Se o governo realmente quisesse se concentrar em impulsionar o crescimento econômico, estaria agindo para melhorar a participação feminina no mercado de trabalho. No entanto, quer que as mulheres Han fiquem em casa. Mais do que crescimento econômico, o regime quer estabilidade política. E casamento e família estão na base dessa estabilidade.
Quão forte é o movimento feminista na China hoje?
Sofreu um grande golpe depois que as autoridades prenderam cinco ativistas em 2015. Desde então, houve um aumento dramático no nível de censura em tópicos feministas.
Centros de direitos das mulheres foram fechados e a plataforma mais famosa de discussão desses temas, “Vozes Feministas”, fundada pela ativista Lu Pin, foi banida em 2018 justamente na noite do dia 8 de março, Dia Internacional da Mulher.
Apesar dos obstáculos, há um número cada vez maior de mulheres furiosas com a misoginia e as injustiças. Me impressiona o impulso que o movimento de direitos das mulheres continua a ter na China.
De que maneiras o feminismo está transformando a China?
O movimento já está influenciando o governo chinês, que sabe que precisa ouvir as mulheres jovens de áreas urbanas. Um exemplo foi o caso das universitárias que se mobilizaram China afora exigindo que as instituições de ensino encarassem as denúncias de assédio sexual com seriedade.

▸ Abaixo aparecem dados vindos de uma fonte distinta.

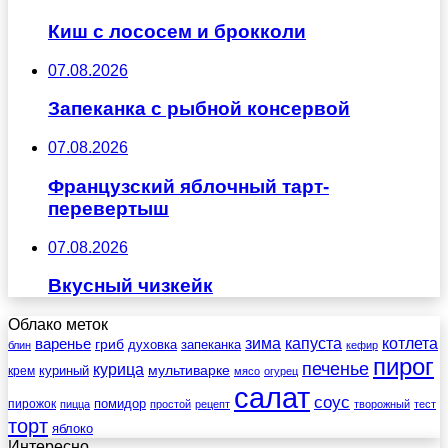
Киш с лососем и брокколи
07.08.2026
Запеканка с рыбной консервой
07.08.2026
Французский яблочный тарт-
перевертыш
07.08.2026
Вкусный чизкейк
Облако меток
зима
котлета
варенье
капуста
гриб
духовка
запеканка
блин
кефир
пирог
печенье
курица
мультиварке
куриный
крем
мясо
огурец
салат
соус
помидор
пирожок
пицца
простой
рецепт
творожный
тест
торт
яблоко
Интересно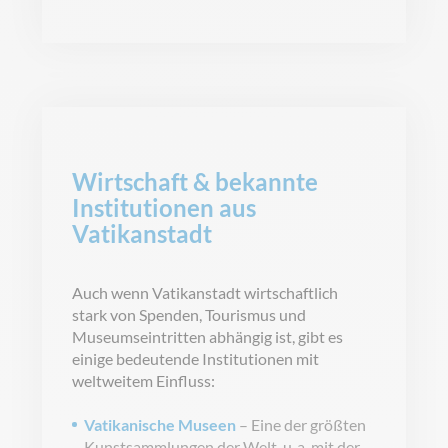
Wirtschaft & bekannte
Institutionen aus
Vatikanstadt
Auch wenn Vatikanstadt wirtschaftlich
stark von Spenden, Tourismus und
Museumseintritten abhängig ist, gibt es
einige bedeutende Institutionen mit
weltweitem Einfluss:
Vatikanische Museen
– Eine der größten
Kunstsammlungen der Welt, u. a. mit der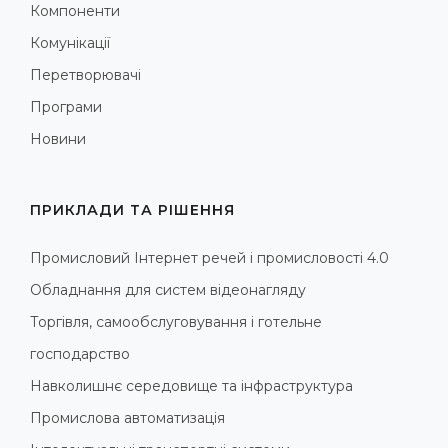
Компоненти
Комунікації
Перетворювачі
Програми
Новини
ПРИКЛАДИ ТА РІШЕННЯ
Промисловий Інтернет речей і промисловості 4.0
Обладнання для систем відеонагляду
Торгівля, самообслуговування і готельне
господарство
Навколишнє середовище та інфраструктура
Промислова автоматизація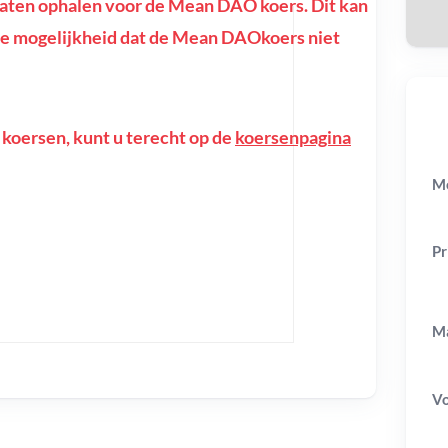
aten ophalen voor de Mean DAO koers. Dit kan
of de mogelijkheid dat de Mean DAOkoers niet
 koersen, kunt u terecht op de
koersenpagina
M
Pr
Ma
V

Em resposta, o governo anunciou que trabalharia em um novo código civil sobre o assunto e o ministro da Educação divulgou regulamentações sobre como as universidades devem lidar com esses casos.
O governo continua perseguindo ativistas individualmente, mas o movimento está sobrevivendo e está crescendo, o que é extraordinário. Sabemos que a China é o regime autoritário mais poderoso do planeta e pode ser brutal. Impossível prever como as coisas irão caminhar no futuro, mas posso dizer que esse movimento dificilmente será extinto.
Em muitos países, a palavra feminismo e o movimento como um todo enfrentam uma retórica de rejeição. Como é possível reverter esse quadro e mostrar ao mundo a importância da igualdade de gênero?
É um momento perigoso para o feminismo e para as democracias. A opressão das mulheres é uma peça central do autoritarismo em todo o mundo, mas pouca atenção é dada ao levante das mulheres contra governos autocráticos.
Escrevo sobre a resistência do feminismo não só no maior regime autoritário do mundo, a China, mas em vários países. O que estamos vendo é que as democracias estão sendo ameaçadas por autocratas misóginos, como Donald Trump (Estados Unidos), Jair Bolsonaro (Brasil) e Vladimir Putin (Rússia).
Acho que é importante apoiar os direitos das mulheres e o ativismo feminista. Quando as ativistas conseguem se organizar em torno das questões que as afetam, como violência sexual e direitos reprodutivos, até mesmo o todo poderoso Partido Comunista da China, que é dominado por homens, luta para tentar esmagar o movimento. Acho que essas mulheres são uma inspiração para todo o mundo.